Step 5 — observability that's actually useful
Three signals are enough to start: per-request latency, per-request token cost, and a sampled-and-reviewed transcript log. You add more once you've seen the first 100 production calls.
Real cost numbers
Cost depends on how many calls you actually make and which model you pick. The shape of the cost curve looks like this for a build like this one:
| Tier | Calls/day | Indicative monthly cost |
|---|---|---|
| Personal / dev | < 100 | Single-digit dollars on a frontier API; $0 on a self-hosted small model. |
| Small product | 100 – 5,000 | Tens to low hundreds. Caching changes this number more than model choice does. |
| Mid product | 5,000 – 100,000 | Hundreds to low thousands. This is where the small-model cascade pattern starts to pay back its complexity. |
As of writing — see the linked pricing pages above for current per-token rates.
Failure modes I hit
- Prompt that worked at 10 calls failed at 1,000. Add diversity to the eval set; an unhappy-path example you haven't seen yet is just a bug you haven't met.

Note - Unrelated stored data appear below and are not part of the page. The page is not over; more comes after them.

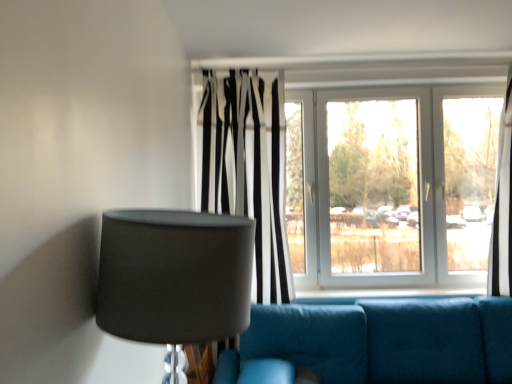
Question: Is white glossy window at center to the left of teal fabric couch at lower center from the viewer's perspective?

Choices:
 (A) yes
 (B) no

Answer: (B)

Question: Is white glossy window at center shorter than teal fabric couch at lower center?

Choices:
 (A) no
 (B) yes

Answer: (A)

Question: Is white glossy window at center facing away from teal fabric couch at lower center?

Choices:
 (A) yes
 (B) no

Answer: (B)

Question: Is white glossy window at center placed right next to teal fabric couch at lower center?

Choices:
 (A) yes
 (B) no

Answer: (B)

Question: Is white glossy window at center in front of teal fabric couch at lower center?

Choices:
 (A) no
 (B) yes

Answer: (A)

Question: From the image's perspective, is white glossy window at center above or below teal fabric couch at lower center?

Choices:
 (A) above
 (B) below

Answer: (A)

Question: Is point (310, 221) closer or farther from the camera than point (357, 309)?

Choices:
 (A) closer
 (B) farther

Answer: (B)

Question: Visually, is white glossy window at center positioned to the left or to the right of teal fabric couch at lower center?

Choices:
 (A) right
 (B) left

Answer: (A)

Question: Is white glossy window at center wider or thinner than teal fabric couch at lower center?

Choices:
 (A) wide
 (B) thin

Answer: (B)

Question: In terms of width, does matte gray lampshade at left look wider or thinner when compared to white glossy window at center?

Choices:
 (A) thin
 (B) wide

Answer: (B)

Question: Is matte gray lampshade at left taller or shorter than white glossy window at center?

Choices:
 (A) short
 (B) tall

Answer: (A)

Question: In the image, is matte gray lampshade at left positioned in front of or behind white glossy window at center?

Choices:
 (A) behind
 (B) front

Answer: (B)

Question: Is matte gray lampshade at left spatially inside white glossy window at center, or outside of it?

Choices:
 (A) inside
 (B) outside

Answer: (B)

Question: Considering the positions of teal fabric couch at lower center and white glossy window at center in the image, is teal fabric couch at lower center bigger or smaller than white glossy window at center?

Choices:
 (A) big
 (B) small

Answer: (A)

Question: Looking at their shapes, would you say teal fabric couch at lower center is wider or thinner than white glossy window at center?

Choices:
 (A) thin
 (B) wide

Answer: (B)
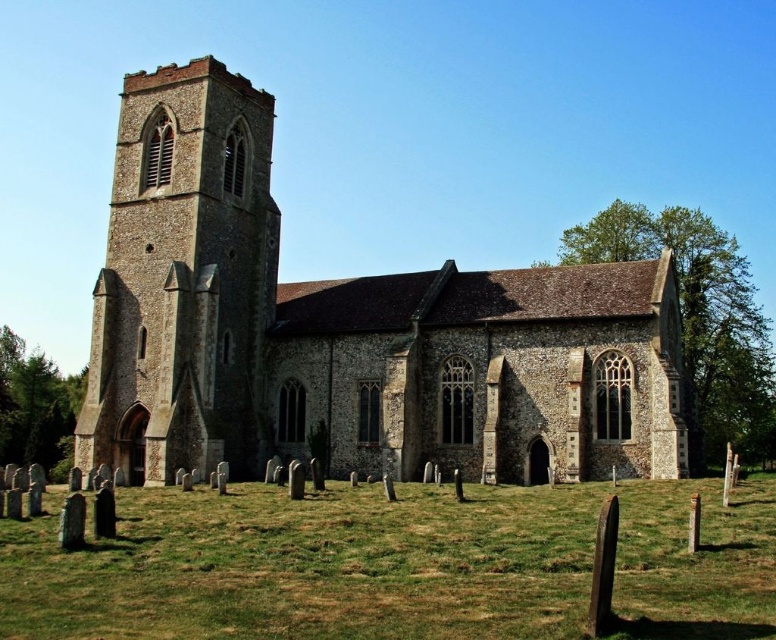
I want to click on green grass at lower center, so click(x=393, y=564).

Is point (167, 609) positioned behind point (161, 182)?

That is False.

What are the coordinates of `green grass at lower center` in the screenshot? It's located at (393, 564).

Between stone church at center and stone tower at left, which one appears on the left side from the viewer's perspective?

stone tower at left

Is stone church at center to the right of stone tower at left from the viewer's perspective?

Yes, stone church at center is to the right of stone tower at left.

The width and height of the screenshot is (776, 640). What do you see at coordinates (348, 330) in the screenshot?
I see `stone church at center` at bounding box center [348, 330].

Locate an element on the screen. This screenshot has height=640, width=776. stone church at center is located at coordinates (348, 330).

Is the position of stone church at center more distant than that of green grass at lower center?

Yes, stone church at center is further from the viewer.

Does stone church at center appear under green grass at lower center?

No, stone church at center is not below green grass at lower center.

Is point (376, 288) farther from viewer compared to point (589, 554)?

Yes, it is behind point (589, 554).

Identify the location of stone church at center. (348, 330).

- Latency spikes when the upstream provider had a degraded region. Add a second provider on the same interface, round-robin under load.
- Tool-use loops. Cap tool calls per turn. Anything past the cap returns "max_tool_calls reached" to the model.
FAQ
How long does this build actually take?
Half a day if you've done one before. A full day the first time. The eval-gate step is the unfamiliar part for most engineers, and it's also the most valuable.
Can I skip the eval?
You can skip it the first time and you'll wish you hadn't on the third change. Keep it lightweight — three to five examples — but keep it.
What's the rollback plan?
The agent endpoint is feature-flagged. If quality dips, traffic flips back to the previous prompt version. The eval set lives in source control; rolling back is a git revert.